Future legislation aimed at rebuilding the economy and providing immediate relief must address these coverage gaps. Right now, emergency paid family leave would allow caregivers with school age and younger children to provide care until child care centers are accessible and schools fully reopen. Moreover, it would help all workers dealing with serious bouts of COVID, long-haul COVID symptoms, or workers caring for family members with serious COVID-related health issues to access job-protected time away from work.
Likewise, for workers — especially those working in-person — until COVID-19 is well-contained, access to paid sick leave for quarantining or recovery can be a matter of life and death, sickness and health.
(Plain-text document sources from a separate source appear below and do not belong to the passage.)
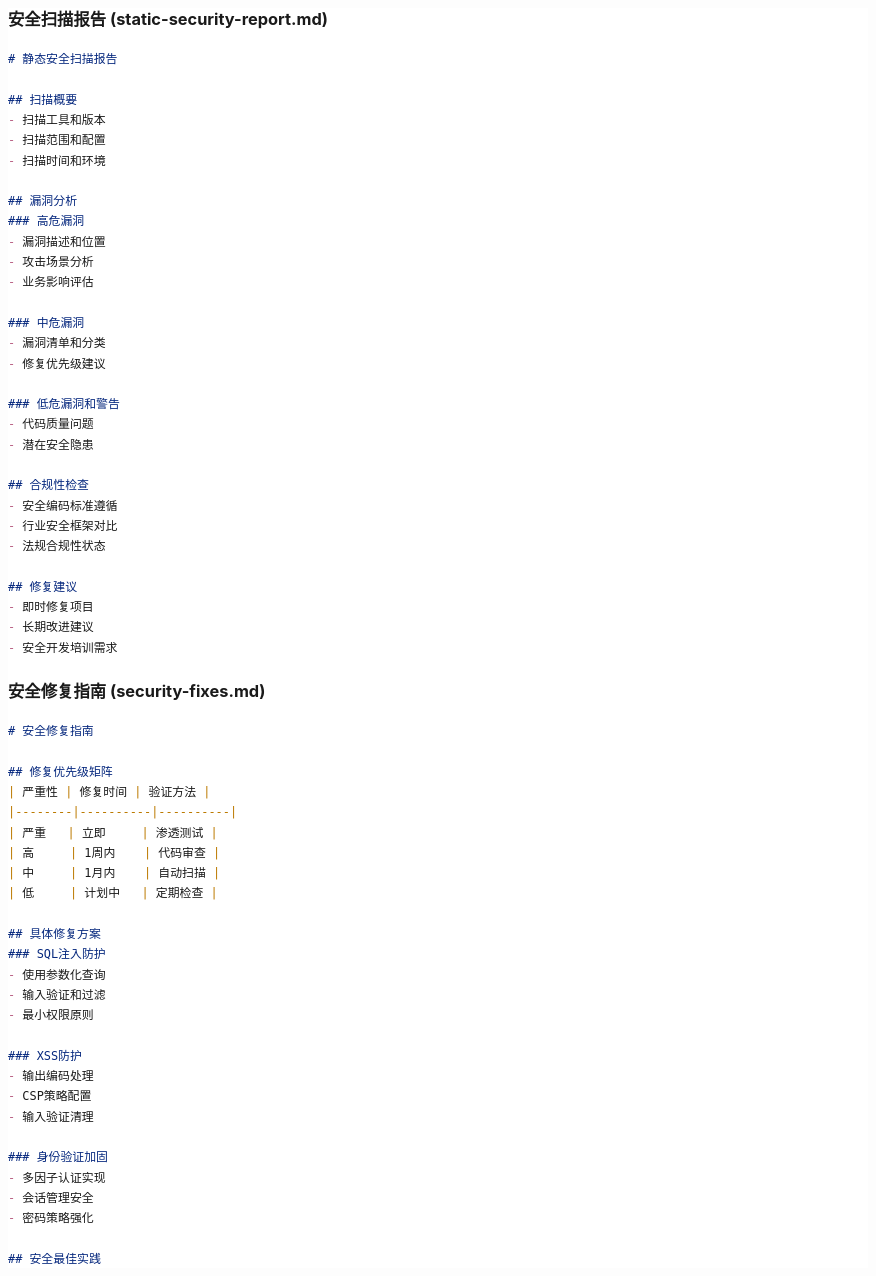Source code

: ### 安全扫描报告 (static-security-report.md)
```markdown
# 静态安全扫描报告

## 扫描概要
- 扫描工具和版本
- 扫描范围和配置
- 扫描时间和环境

## 漏洞分析
### 高危漏洞
- 漏洞描述和位置
- 攻击场景分析
- 业务影响评估

### 中危漏洞
- 漏洞清单和分类
- 修复优先级建议

### 低危漏洞和警告
- 代码质量问题
- 潜在安全隐患

## 合规性检查
- 安全编码标准遵循
- 行业安全框架对比
- 法规合规性状态

## 修复建议
- 即时修复项目
- 长期改进建议
- 安全开发培训需求
```

### 安全修复指南 (security-fixes.md)
```markdown
# 安全修复指南

## 修复优先级矩阵
| 严重性 | 修复时间 | 验证方法 |
|--------|----------|----------|
| 严重   | 立即     | 渗透测试 |
| 高     | 1周内    | 代码审查 |
| 中     | 1月内    | 自动扫描 |
| 低     | 计划中   | 定期检查 |

## 具体修复方案
### SQL注入防护
- 使用参数化查询
- 输入验证和过滤
- 最小权限原则

### XSS防护
- 输出编码处理
- CSP策略配置
- 输入验证清理

### 身份验证加固
- 多因子认证实现
- 会话管理安全
- 密码策略强化

## 安全最佳实践
```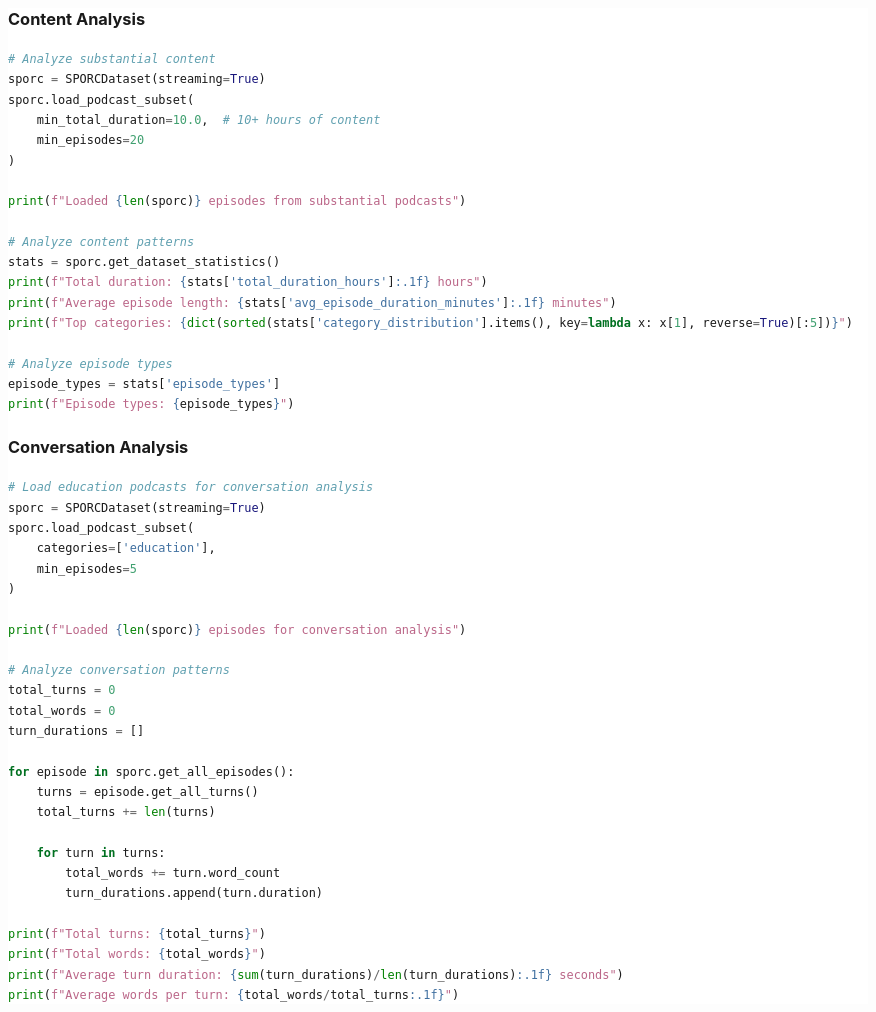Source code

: ### Content Analysis

```python
# Analyze substantial content
sporc = SPORCDataset(streaming=True)
sporc.load_podcast_subset(
    min_total_duration=10.0,  # 10+ hours of content
    min_episodes=20
)

print(f"Loaded {len(sporc)} episodes from substantial podcasts")

# Analyze content patterns
stats = sporc.get_dataset_statistics()
print(f"Total duration: {stats['total_duration_hours']:.1f} hours")
print(f"Average episode length: {stats['avg_episode_duration_minutes']:.1f} minutes")
print(f"Top categories: {dict(sorted(stats['category_distribution'].items(), key=lambda x: x[1], reverse=True)[:5])}")

# Analyze episode types
episode_types = stats['episode_types']
print(f"Episode types: {episode_types}")
```

### Conversation Analysis

```python
# Load education podcasts for conversation analysis
sporc = SPORCDataset(streaming=True)
sporc.load_podcast_subset(
    categories=['education'],
    min_episodes=5
)

print(f"Loaded {len(sporc)} episodes for conversation analysis")

# Analyze conversation patterns
total_turns = 0
total_words = 0
turn_durations = []

for episode in sporc.get_all_episodes():
    turns = episode.get_all_turns()
    total_turns += len(turns)

    for turn in turns:
        total_words += turn.word_count
        turn_durations.append(turn.duration)

print(f"Total turns: {total_turns}")
print(f"Total words: {total_words}")
print(f"Average turn duration: {sum(turn_durations)/len(turn_durations):.1f} seconds")
print(f"Average words per turn: {total_words/total_turns:.1f}")
```
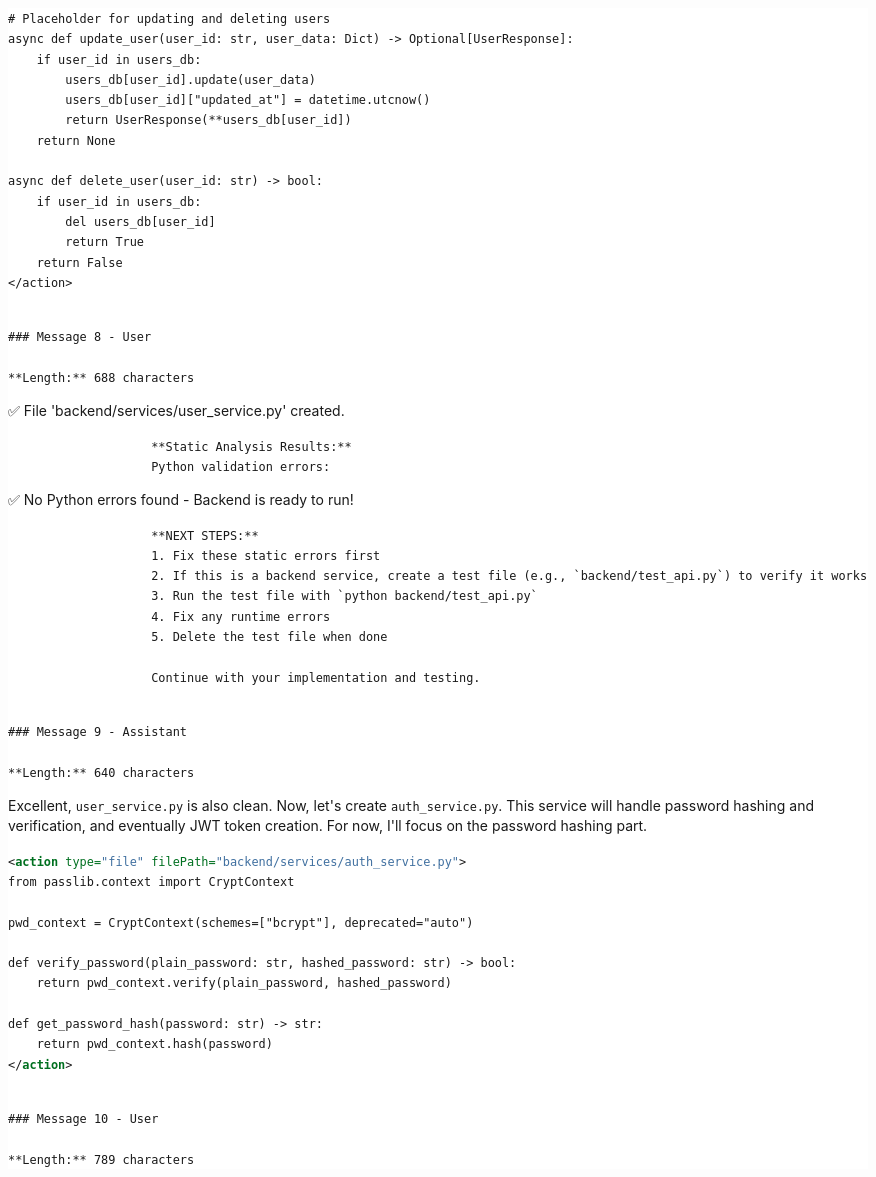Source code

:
 ```
# Placeholder for updating and deleting users
async def update_user(user_id: str, user_data: Dict) -> Optional[UserResponse]:
    if user_id in users_db:
        users_db[user_id].update(user_data)
        users_db[user_id]["updated_at"] = datetime.utcnow()
        return UserResponse(**users_db[user_id])
    return None

async def delete_user(user_id: str) -> bool:
    if user_id in users_db:
        del users_db[user_id]
        return True
    return False
</action>
```
```

### Message 8 - User

**Length:** 688 characters

```
✅ File 'backend/services/user_service.py' created.

                        **Static Analysis Results:**
                        Python validation errors:
✅ No Python errors found - Backend is ready to run!

                        **NEXT STEPS:**
                        1. Fix these static errors first
                        2. If this is a backend service, create a test file (e.g., `backend/test_api.py`) to verify it works
                        3. Run the test file with `python backend/test_api.py`
                        4. Fix any runtime errors
                        5. Delete the test file when done

                        Continue with your implementation and testing.
```

### Message 9 - Assistant

**Length:** 640 characters

```
Excellent, `user_service.py` is also clean. Now, let's create `auth_service.py`. This service will handle password hashing and verification, and eventually JWT token creation. For now, I'll focus on the password hashing part.

```xml
<action type="file" filePath="backend/services/auth_service.py">
from passlib.context import CryptContext

pwd_context = CryptContext(schemes=["bcrypt"], deprecated="auto")

def verify_password(plain_password: str, hashed_password: str) -> bool:
    return pwd_context.verify(plain_password, hashed_password)

def get_password_hash(password: str) -> str:
    return pwd_context.hash(password)
</action>
```
```

### Message 10 - User

**Length:** 789 characters
```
The FFCRA is estimated to have prevented more than 400 cases of COVID-19 per state and per day in states that did not have their own paid leave laws. (On a national level, the estimated number of prevented cases rose to more than 15,000 cases per day.) The case for paid sick leave is not just about public health; it is part of a larger conversation about racial inequity and the labor market.
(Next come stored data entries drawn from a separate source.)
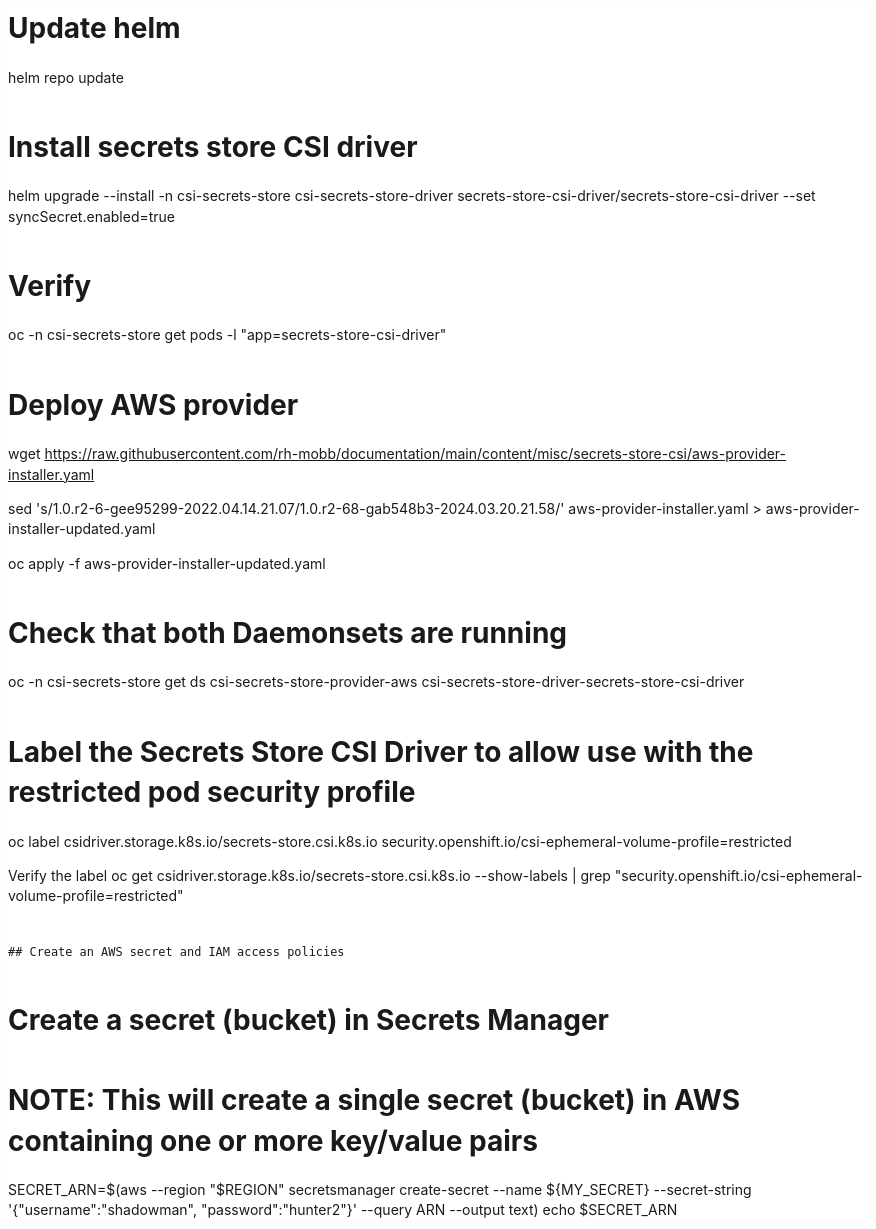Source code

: # Update helm
helm repo update

# Install secrets store CSI driver
helm upgrade --install -n csi-secrets-store csi-secrets-store-driver secrets-store-csi-driver/secrets-store-csi-driver --set syncSecret.enabled=true

# Verify
oc -n csi-secrets-store get pods -l "app=secrets-store-csi-driver"

# Deploy AWS provider
wget https://raw.githubusercontent.com/rh-mobb/documentation/main/content/misc/secrets-store-csi/aws-provider-installer.yaml

sed 's/1.0.r2-6-gee95299-2022.04.14.21.07/1.0.r2-68-gab548b3-2024.03.20.21.58/' aws-provider-installer.yaml > aws-provider-installer-updated.yaml

oc apply -f aws-provider-installer-updated.yaml

# Check that both Daemonsets are running
oc -n csi-secrets-store get ds csi-secrets-store-provider-aws csi-secrets-store-driver-secrets-store-csi-driver

# Label the Secrets Store CSI Driver to allow use with the restricted pod security profile
oc label csidriver.storage.k8s.io/secrets-store.csi.k8s.io security.openshift.io/csi-ephemeral-volume-profile=restricted

Verify the label
oc get csidriver.storage.k8s.io/secrets-store.csi.k8s.io --show-labels | grep "security.openshift.io/csi-ephemeral-volume-profile=restricted"
```

## Create an AWS secret and IAM access policies
```
# Create a secret (bucket) in Secrets Manager
# NOTE: This will create a single secret (bucket) in AWS containing one or more key/value pairs

SECRET_ARN=$(aws --region "$REGION" secretsmanager create-secret --name ${MY_SECRET} --secret-string '{"username":"shadowman", "password":"hunter2"}' --query ARN --output text)
echo $SECRET_ARN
It is no secret that the persons most susceptible to COVID-19 transmissions in the workplace often occupy “frontline” positions in both essential and non-essential sectors and are disproportionately Black people, Latinx people, Indigenous people, Asian people, and immigrants. Not only are workers in these jobs risking their health with little guarantee of paid sick leave, they are also more likely to receive low wages from their employers. A decision to take time off to recover from the virus could easily result in a potentially catastrophic or destabilizing loss of income or potential job loss. Knowing this, it is not surprising that some workers continue working while sick - an example of how policy failure endangers us all.
This reality ultimately affects everyone right now. Even prior to COVID, a substantial body of research demonstrated the relationship between paid sick leave, preventive health, containing the spread of contagion, reduced use of expensive emergency room health services, workplace productivity and more.
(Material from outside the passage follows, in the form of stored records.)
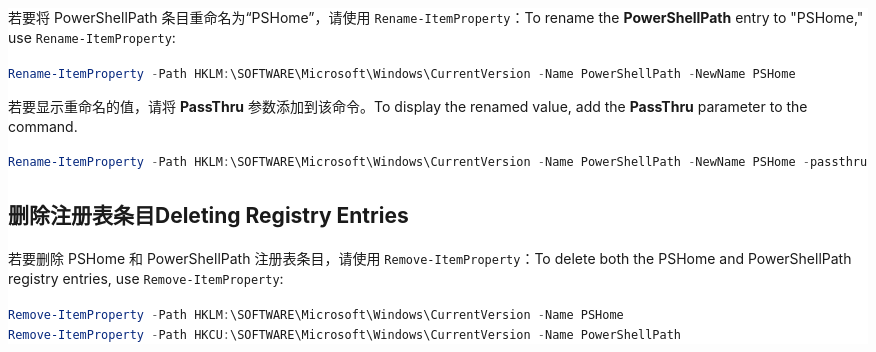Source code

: <span data-ttu-id="f61d0-168">若要将 PowerShellPath 条目重命名为“PSHome”，请使用 `Rename-ItemProperty`：</span><span class="sxs-lookup"><span data-stu-id="f61d0-168">To rename the **PowerShellPath** entry to "PSHome," use `Rename-ItemProperty`:</span></span>

```powershell
Rename-ItemProperty -Path HKLM:\SOFTWARE\Microsoft\Windows\CurrentVersion -Name PowerShellPath -NewName PSHome
```

<span data-ttu-id="f61d0-169">若要显示重命名的值，请将 **PassThru** 参数添加到该命令。</span><span class="sxs-lookup"><span data-stu-id="f61d0-169">To display the renamed value, add the **PassThru** parameter to the command.</span></span>

```powershell
Rename-ItemProperty -Path HKLM:\SOFTWARE\Microsoft\Windows\CurrentVersion -Name PowerShellPath -NewName PSHome -passthru
```

## <a name="deleting-registry-entries"></a><span data-ttu-id="f61d0-170">删除注册表条目</span><span class="sxs-lookup"><span data-stu-id="f61d0-170">Deleting Registry Entries</span></span>

<span data-ttu-id="f61d0-171">若要删除 PSHome 和 PowerShellPath 注册表条目，请使用 `Remove-ItemProperty`：</span><span class="sxs-lookup"><span data-stu-id="f61d0-171">To delete both the PSHome and PowerShellPath registry entries, use `Remove-ItemProperty`:</span></span>

```powershell
Remove-ItemProperty -Path HKLM:\SOFTWARE\Microsoft\Windows\CurrentVersion -Name PSHome
Remove-ItemProperty -Path HKCU:\SOFTWARE\Microsoft\Windows\CurrentVersion -Name PowerShellPath
```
The American Rescue Plan Came at the Right Moment
Although the promise of wide-spread vaccination brings hope of an economic recovery and a return to stability for workers and caregivers, the reality is that the United States is still far from that point. At this very moment, millions of workers, children, and families are trying their best to survive a public health crisis, racialized violence, and an economic downturn. They are up against hunger, housing insecurity, health risks, systemic racism and caregiving challenges. Many do not know where or when their families will receive a paycheck — the uncertainty and fear are palpable.
Despite its exclusion of key paid family and sick leave provisions, the ARP remains a big freaking deal because its provision of essential aid ensures that workers and caregivers, many of whom are at the end of their rope, can receive crucial financial support. For many women of color, particularly those in low-paying jobs, the ARP is more than a lifeline. It is proof — proof that public policy, which has failed Black, Latina, Indigenous, and Asian women time and time again, can be more equitable in its design and supportive of those who need it the most.
- Individuals making less than $75,000 or less are eligible for the full $1400 payments. Heads of households making up to $150,000 or less and married couples making up to $150,000 will receive the full payment. Payments begin to decline when income is above the aforementioned thresholds. For every child, adult, and adult dependent, a household will receive $1400.